> Selected extract:
--
Re: [RFC PATCH 0/6] Enable shared device assignment

[Date Prev][Date Next][Thread Prev][Thread Next][Date Index][Thread Index]

 



Hi Paolo,

Kindly ping for this thread. The in-place page conversion is discussed
at Linux Plumbers. Does it give some direction for shared device
assignment enabling work?

Thanks
Chenyi

On 8/16/2024 11:02 AM, Chenyi Qiang wrote:
> Hi Paolo,
> 
> Hope to draw your attention. As TEE I/O would depend on shared device
> assignment and we introduce this RDM solution in QEMU. Now, Observe the
> in-place private/shared conversion option mentioned by David, do you
> think we should continue to add pass-thru support for this in-qemu page
> conversion method? Or wait for the option discussion to see if it will
> change to in-kernel conversion.
> 
> Thanks
> Chenyi
> 
> On 7/25/2024 3:21 PM, Chenyi Qiang wrote:
>> Commit 852f0048f3 ("RAMBlock: make guest_memfd require uncoordinated
>> discard") effectively disables device assignment with guest_memfd.
>> guest_memfd is required for confidential guests, so device assignment to
>> confidential guests is disabled. A supporting assumption for disabling
>> device-assignment was that TEE I/O (SEV-TIO, TDX Connect, COVE-IO
>> etc...) solves the confidential-guest device-assignment problem [1].
>> That turns out not to be the case because TEE I/O depends on being able
>> to operate devices against "shared"/untrusted memory for device
>> initialization and error recovery scenarios.
>>
>> This series utilizes an existing framework named RamDiscardManager to
>> notify VFIO of page conversions. However, there's still one concern
>> related to the semantics of RamDiscardManager which is used to manage
>> the memory plug/unplug state. This is a little different from the memory
>> shared/private in our requirement. See the "Open" section below for more
>> details.
--
> Available data:
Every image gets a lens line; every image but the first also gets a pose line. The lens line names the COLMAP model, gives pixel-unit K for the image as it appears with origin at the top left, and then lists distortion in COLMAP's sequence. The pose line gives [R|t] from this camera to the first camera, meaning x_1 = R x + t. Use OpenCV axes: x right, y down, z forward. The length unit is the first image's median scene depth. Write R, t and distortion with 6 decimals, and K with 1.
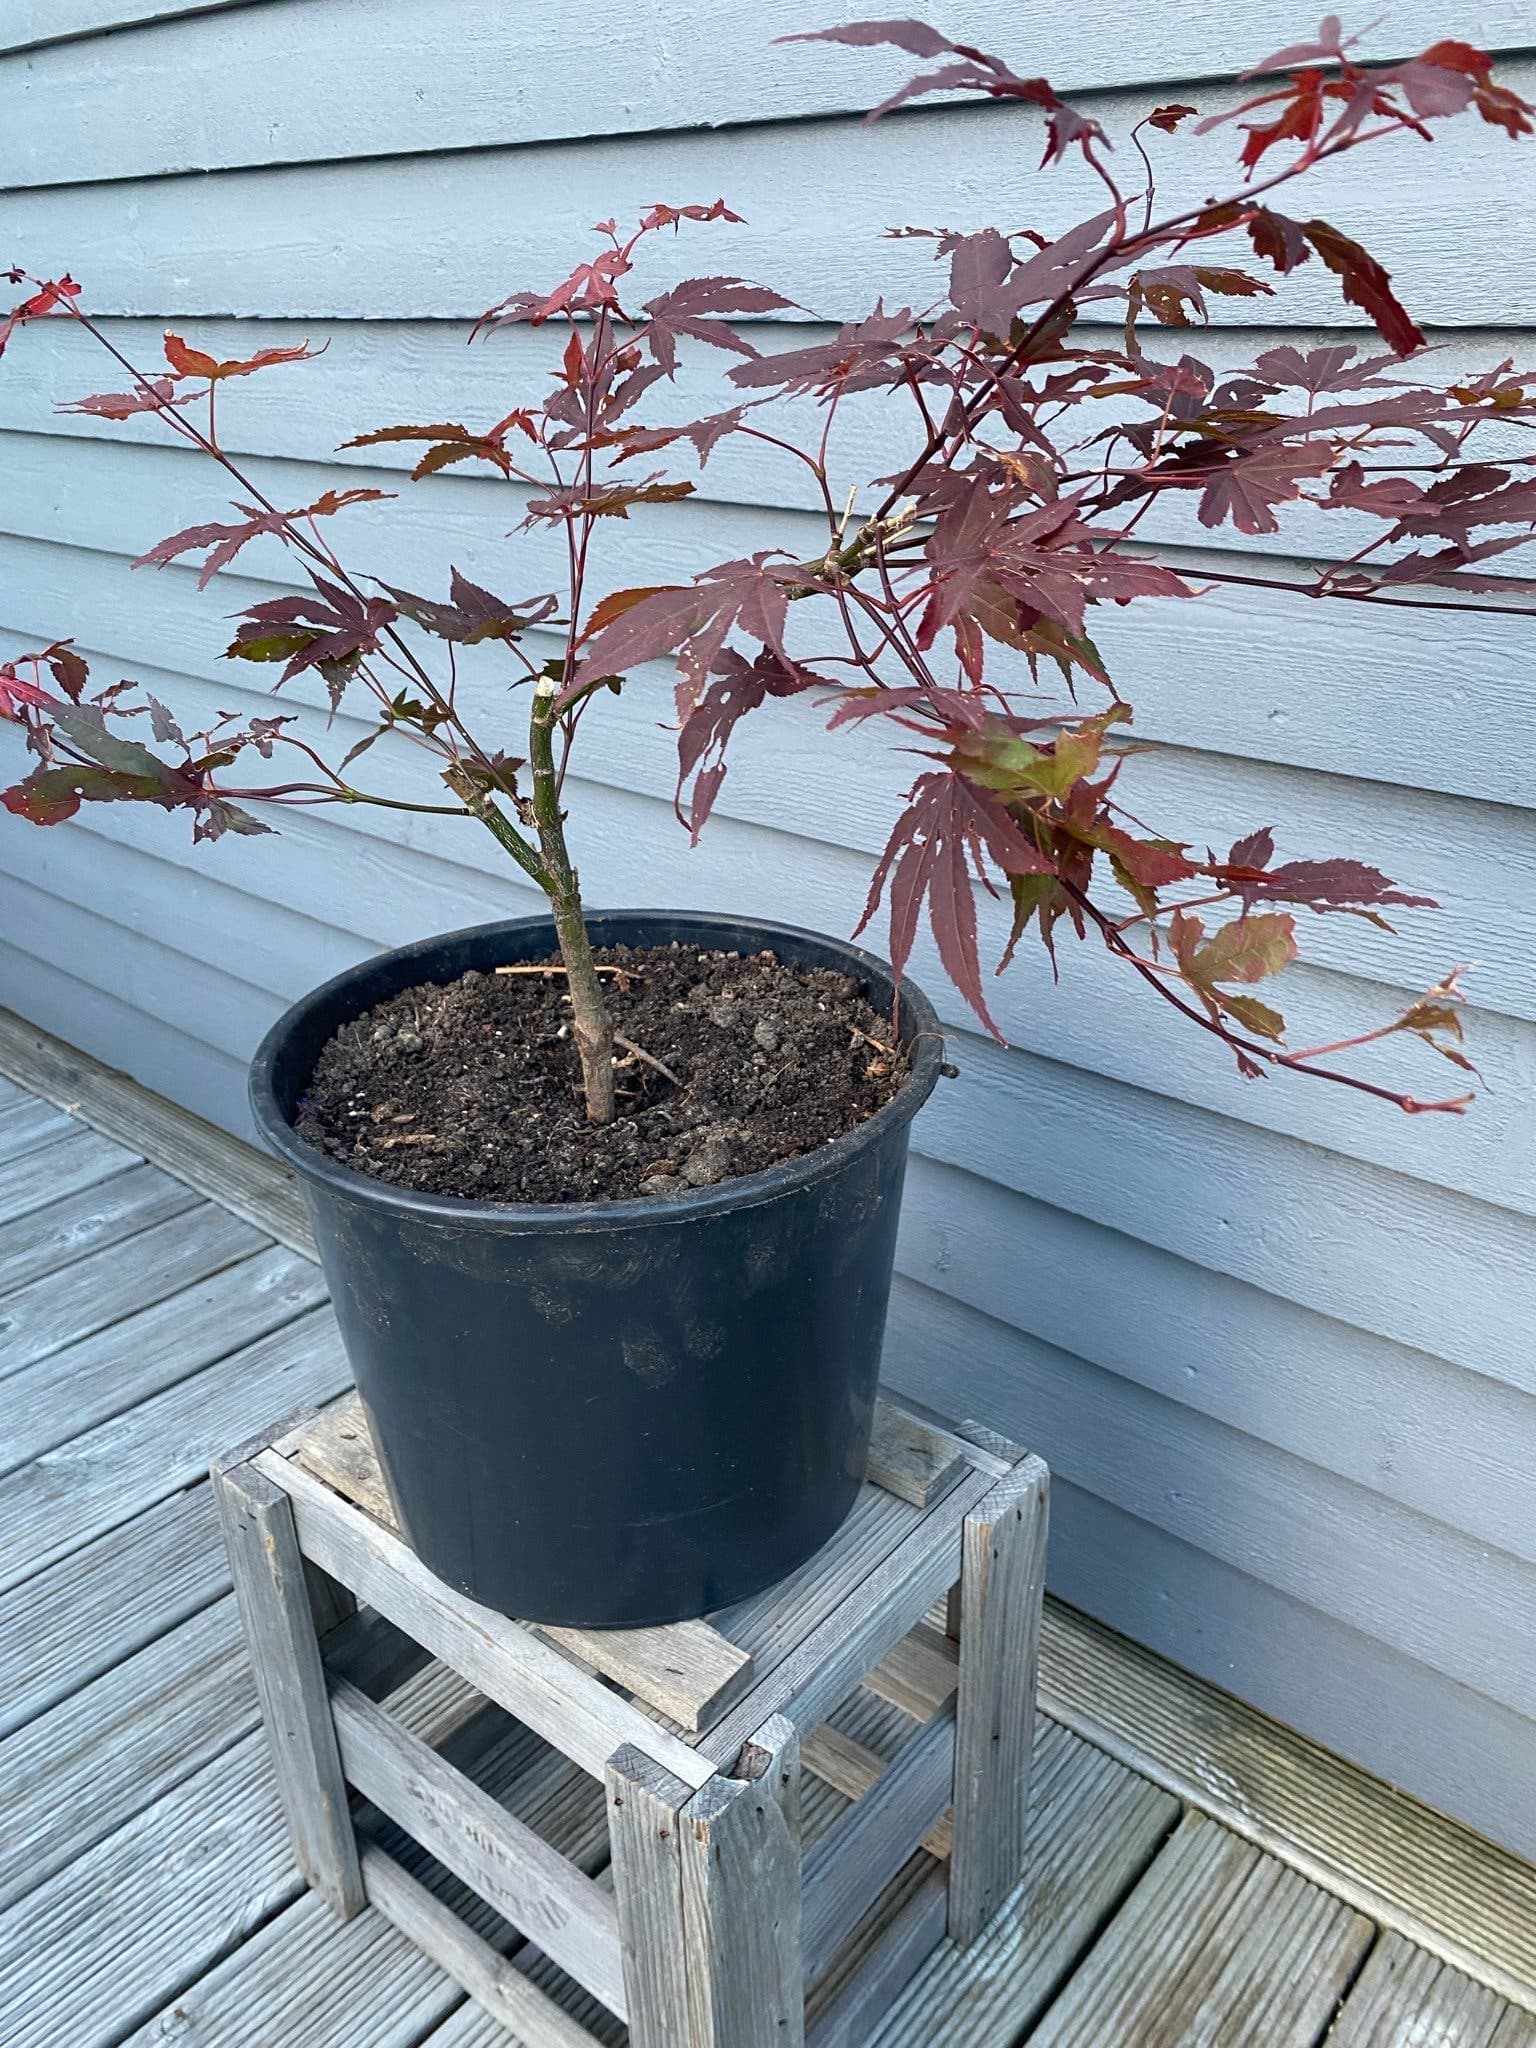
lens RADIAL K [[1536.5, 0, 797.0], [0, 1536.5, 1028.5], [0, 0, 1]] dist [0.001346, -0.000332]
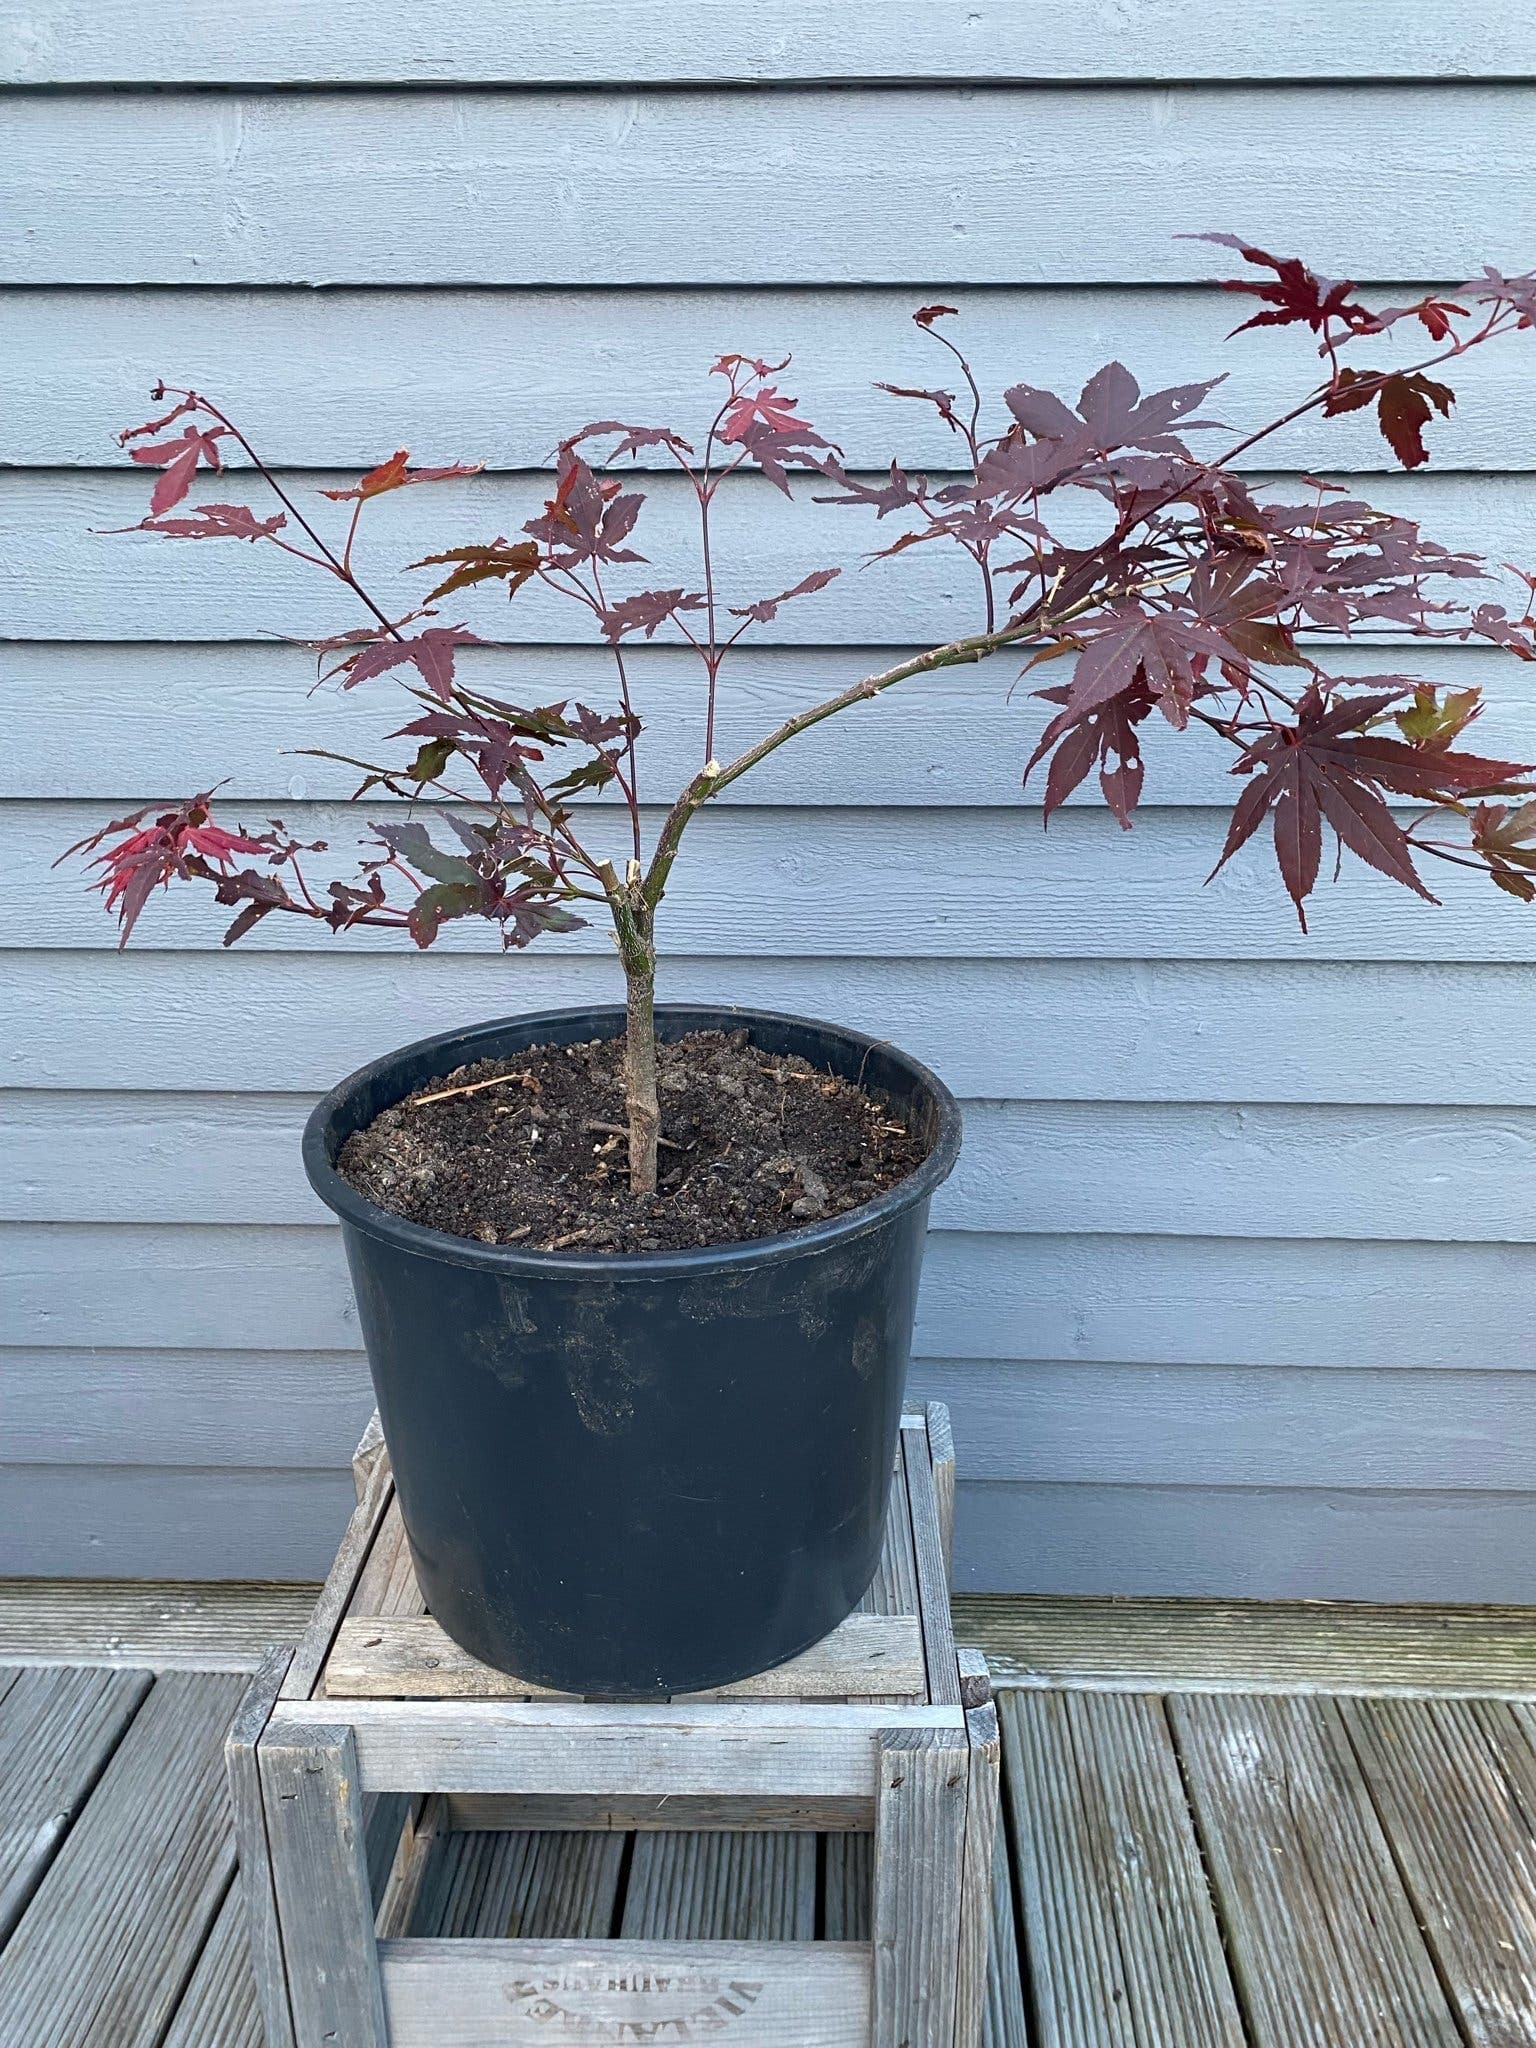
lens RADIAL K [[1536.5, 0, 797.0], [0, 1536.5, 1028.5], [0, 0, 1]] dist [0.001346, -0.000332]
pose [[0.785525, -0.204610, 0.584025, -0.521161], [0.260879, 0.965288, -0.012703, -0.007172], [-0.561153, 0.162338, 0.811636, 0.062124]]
--
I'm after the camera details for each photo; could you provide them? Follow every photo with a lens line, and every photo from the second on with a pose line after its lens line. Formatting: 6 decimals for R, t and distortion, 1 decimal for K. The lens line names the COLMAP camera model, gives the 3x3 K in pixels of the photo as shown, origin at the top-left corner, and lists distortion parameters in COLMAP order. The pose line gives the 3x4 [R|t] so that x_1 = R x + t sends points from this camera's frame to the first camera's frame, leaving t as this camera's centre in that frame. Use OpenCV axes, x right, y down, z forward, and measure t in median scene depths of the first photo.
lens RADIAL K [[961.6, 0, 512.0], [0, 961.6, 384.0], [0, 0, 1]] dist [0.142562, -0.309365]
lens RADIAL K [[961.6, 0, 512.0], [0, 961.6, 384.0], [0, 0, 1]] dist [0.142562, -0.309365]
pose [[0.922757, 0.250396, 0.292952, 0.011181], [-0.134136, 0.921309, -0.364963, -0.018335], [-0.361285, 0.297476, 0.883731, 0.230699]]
--
> What is expected:
Extract the mailing-list message on shared device assignment in full, word for word. The listing has no connection to the mailing-list message.

> Exercise result:
Re: [RFC PATCH 0/6] Enable shared device assignment

[Date Prev][Date Next][Thread Prev][Thread Next][Date Index][Thread Index]

 



Hi Paolo,

Kindly ping for this thread. The in-place page conversion is discussed
at Linux Plumbers. Does it give some direction for shared device
assignment enabling work?

Thanks
Chenyi

On 8/16/2024 11:02 AM, Chenyi Qiang wrote:
> Hi Paolo,
> 
> Hope to draw your attention. As TEE I/O would depend on shared device
> assignment and we introduce this RDM solution in QEMU. Now, Observe the
> in-place private/shared conversion option mentioned by David, do you
> think we should continue to add pass-thru support for this in-qemu page
> conversion method? Or wait for the option discussion to see if it will
> change to in-kernel conversion.
> 
> Thanks
> Chenyi
> 
> On 7/25/2024 3:21 PM, Chenyi Qiang wrote:
>> Commit 852f0048f3 ("RAMBlock: make guest_memfd require uncoordinated
>> discard") effectively disables device assignment with guest_memfd.
>> guest_memfd is required for confidential guests, so device assignment to
>> confidential guests is disabled. A supporting assumption for disabling
>> device-assignment was that TEE I/O (SEV-TIO, TDX Connect, COVE-IO
>> etc...) solves the confidential-guest device-assignment problem [1].
>> That turns out not to be the case because TEE I/O depends on being able
>> to operate devices against "shared"/untrusted memory for device
>> initialization and error recovery scenarios.
>>
>> This series utilizes an existing framework named RamDiscardManager to
>> notify VFIO of page conversions. However, there's still one concern
>> related to the semantics of RamDiscardManager which is used to manage
>> the memory plug/unplug state. This is a little different from the memory
>> shared/private in our requirement. See the "Open" section below for more
>> details.